A domino is a small rectangular piece of game material. It is usually twice as long as it is wide, with a line in the middle that divides it visually into two squares of contrasting color (usually black and ivory). The number of spots, or pips, on each end of a domino varies, but always reflects the rank or “weight” of the piece, which means its value for use in games. Each domino is also usually made to be exactly half as thick as it is wide, so that it can stand upright without falling over. A domino can have blank sides or may be marked with numbers, letters, symbols, or other designs. The name domino itself derives from an earlier sense of the word, which meant a long hooded cloak worn with a mask during carnival season or at a masquerade.
Dominoes are typically used to play blocking and scoring games, where each player turns over a domino in turn and places it so that its exposed ends (i.e., its pips) touch adjacent pieces with numbers on them. This builds up a chain of numbers, and when all the dominos are laid and touched, the winner is the player whose exposed ends total the highest value. Normally, when a player cannot place his or her last domino, the other players chip in to complete the chain.
The term domino has come to mean any action that cascades in the same way, and can be applied more generally to any sequence of events. For example, you can imagine that a main character in a story might be described as “domino-ing” the plot, meaning that the scenes build smoothly from one to the next.
A Domino’s Pizza advertisement in 2007 featured a man who created an elaborate track that he used to demonstrate the domino effect. He would tip the first domino ever-so-slightly and, almost instantly, a whole chain of them fell in a cascade of rhythmic motion. The effect was impressive and effective, and it showed how Domino’s could spice up its image to attract younger customers.
Domino’s pizza is now available in Italy, and the company has partnered with crowd-sourced auto designers to create a customized, cool-looking car that will carry its pizza deliveries.

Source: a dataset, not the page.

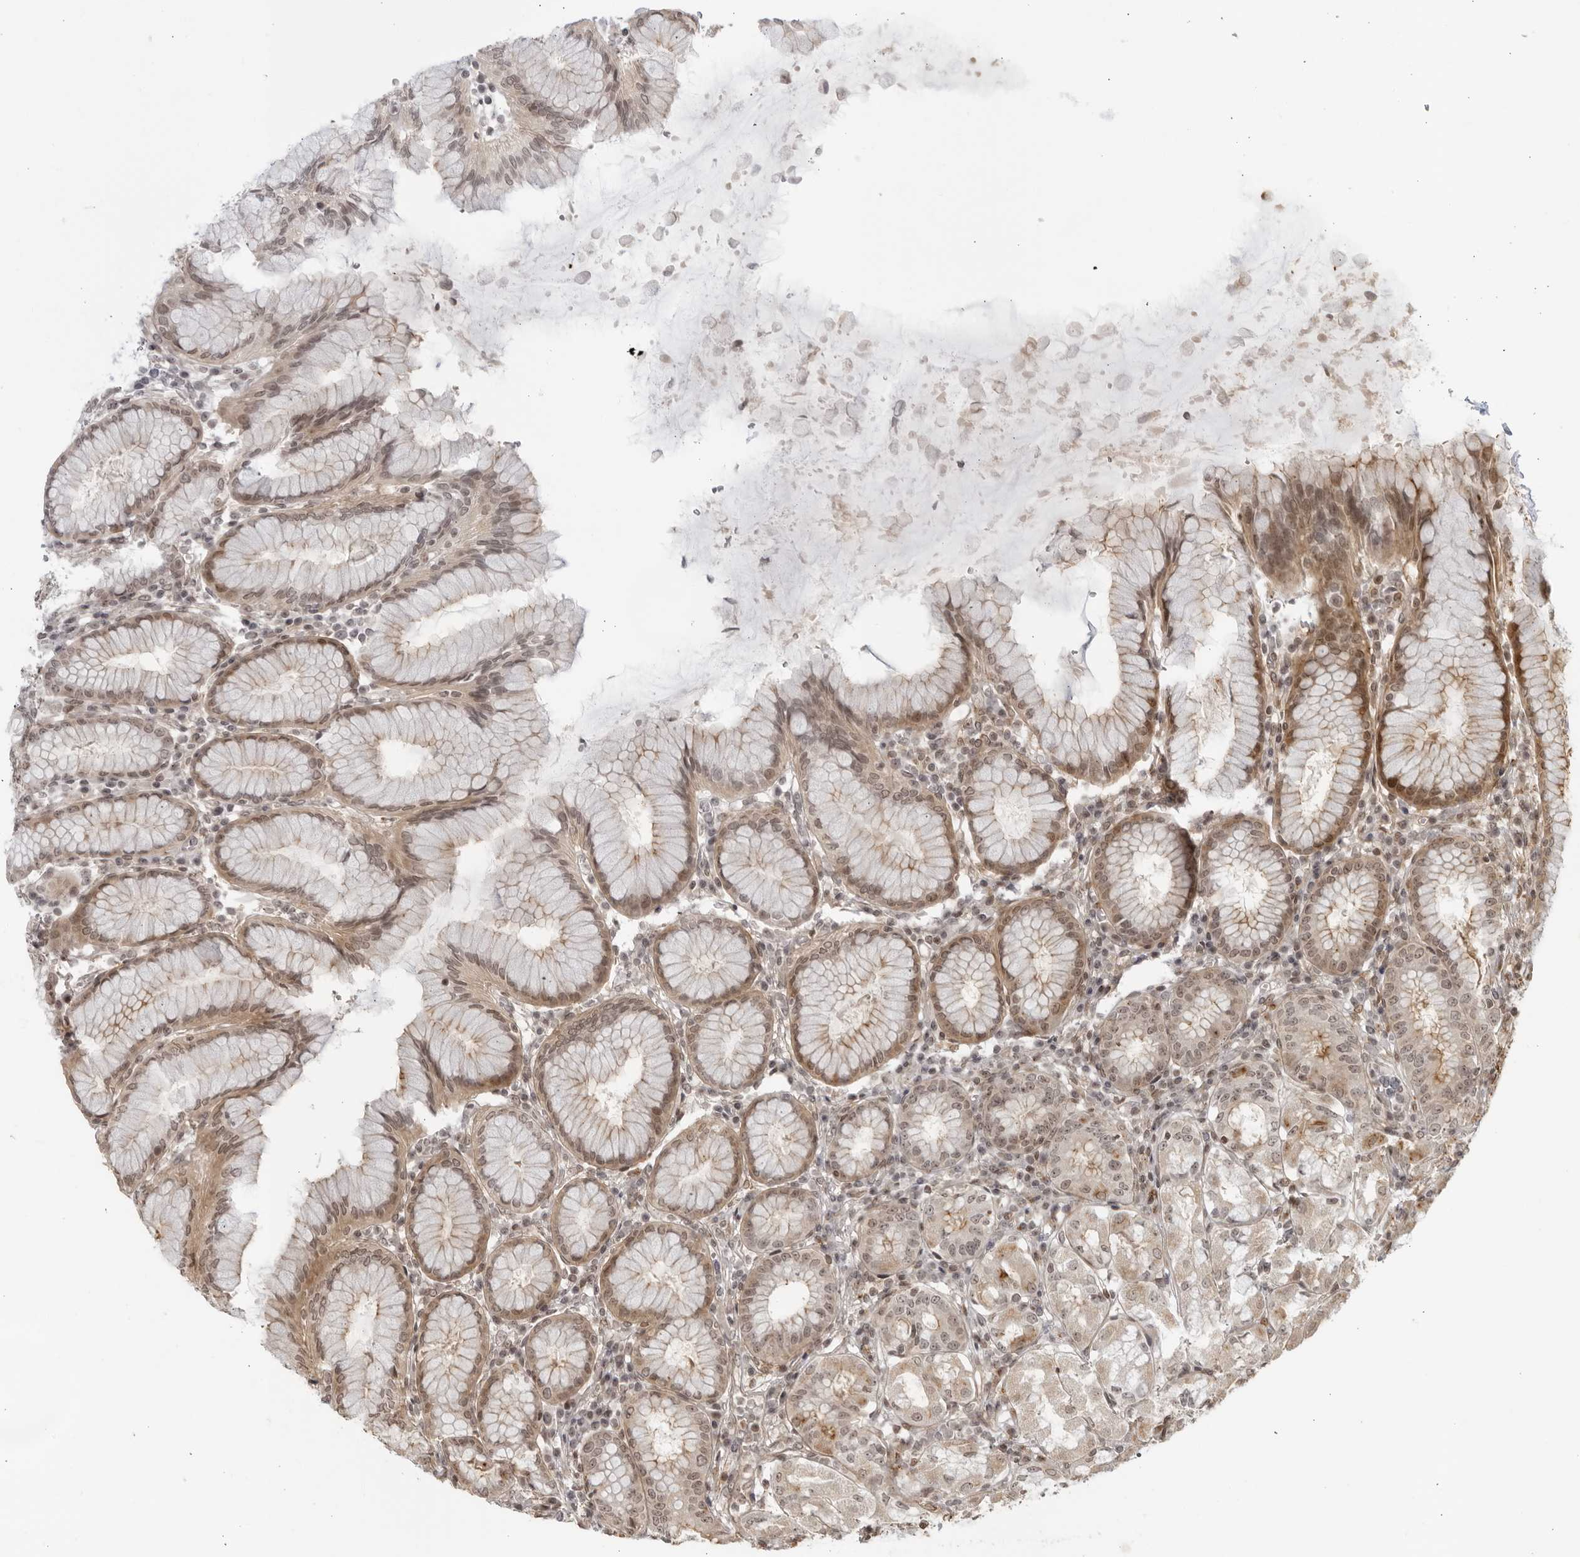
{"staining": {"intensity": "moderate", "quantity": "25%-75%", "location": "cytoplasmic/membranous,nuclear"}, "tissue": "stomach", "cell_type": "Glandular cells", "image_type": "normal", "snomed": [{"axis": "morphology", "description": "Normal tissue, NOS"}, {"axis": "topography", "description": "Stomach"}, {"axis": "topography", "description": "Stomach, lower"}], "caption": "An immunohistochemistry image of normal tissue is shown. Protein staining in brown labels moderate cytoplasmic/membranous,nuclear positivity in stomach within glandular cells.", "gene": "TCF21", "patient": {"sex": "female", "age": 56}}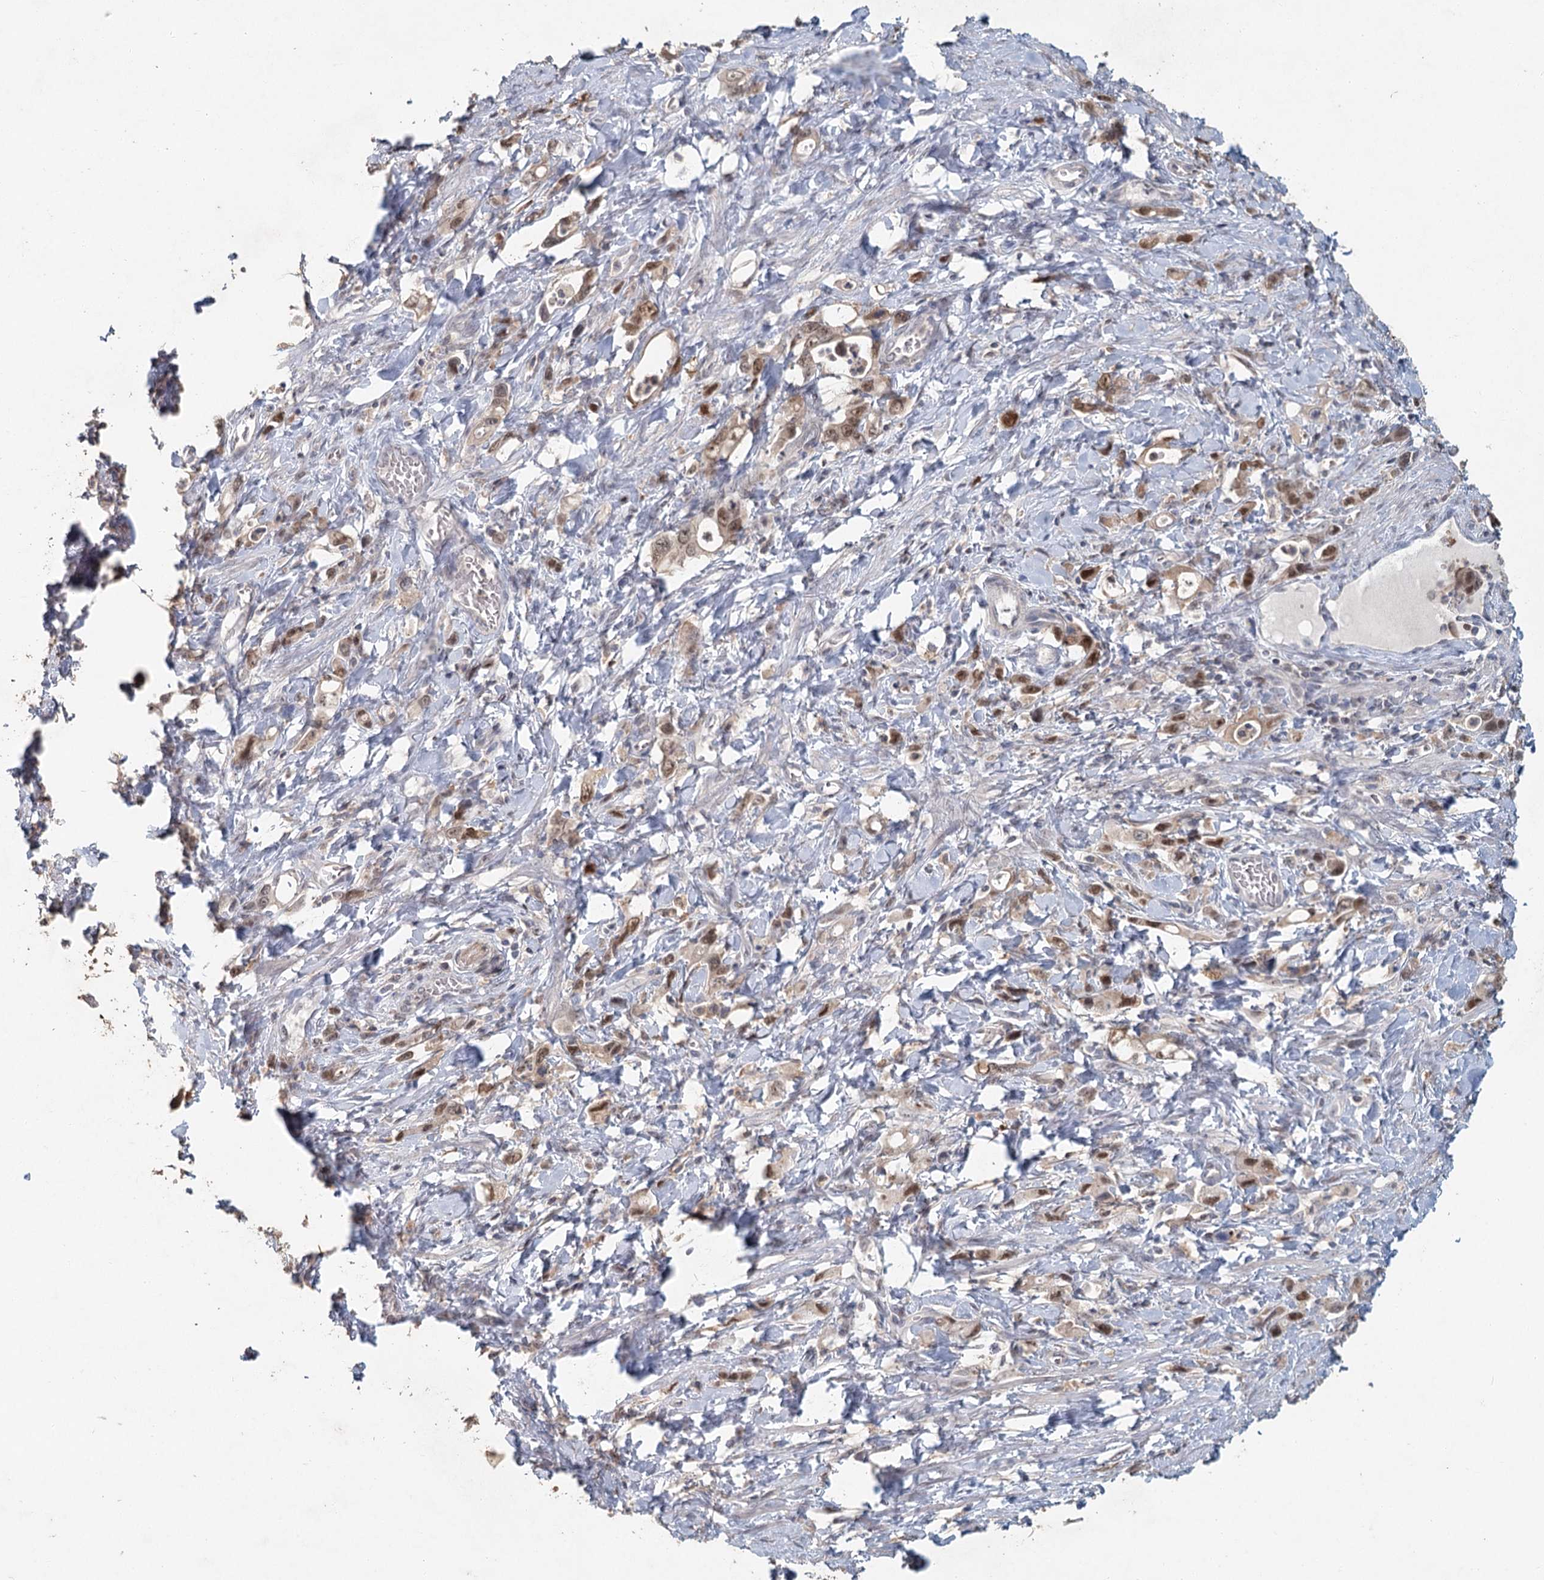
{"staining": {"intensity": "moderate", "quantity": ">75%", "location": "nuclear"}, "tissue": "stomach cancer", "cell_type": "Tumor cells", "image_type": "cancer", "snomed": [{"axis": "morphology", "description": "Adenocarcinoma, NOS"}, {"axis": "topography", "description": "Stomach, lower"}], "caption": "Immunohistochemical staining of stomach cancer (adenocarcinoma) exhibits medium levels of moderate nuclear positivity in about >75% of tumor cells.", "gene": "ADK", "patient": {"sex": "female", "age": 43}}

If you want to see a visual demonstration of the domino effect, visit this YouTube video of Domino Designer. This allows you to plan out a track, and the system will show how all the pieces fit together and will calculate how many dominos are needed for your design. The possibilities are endless, from straight lines to curved tracks, grids that form pictures when they fall, stacked walls, and even 3D structures like towers and pyramids. You can even draw arrows on the track to indicate the direction you want all the dominoes to fall. It’s a fun way to pass the time and make an artful creation!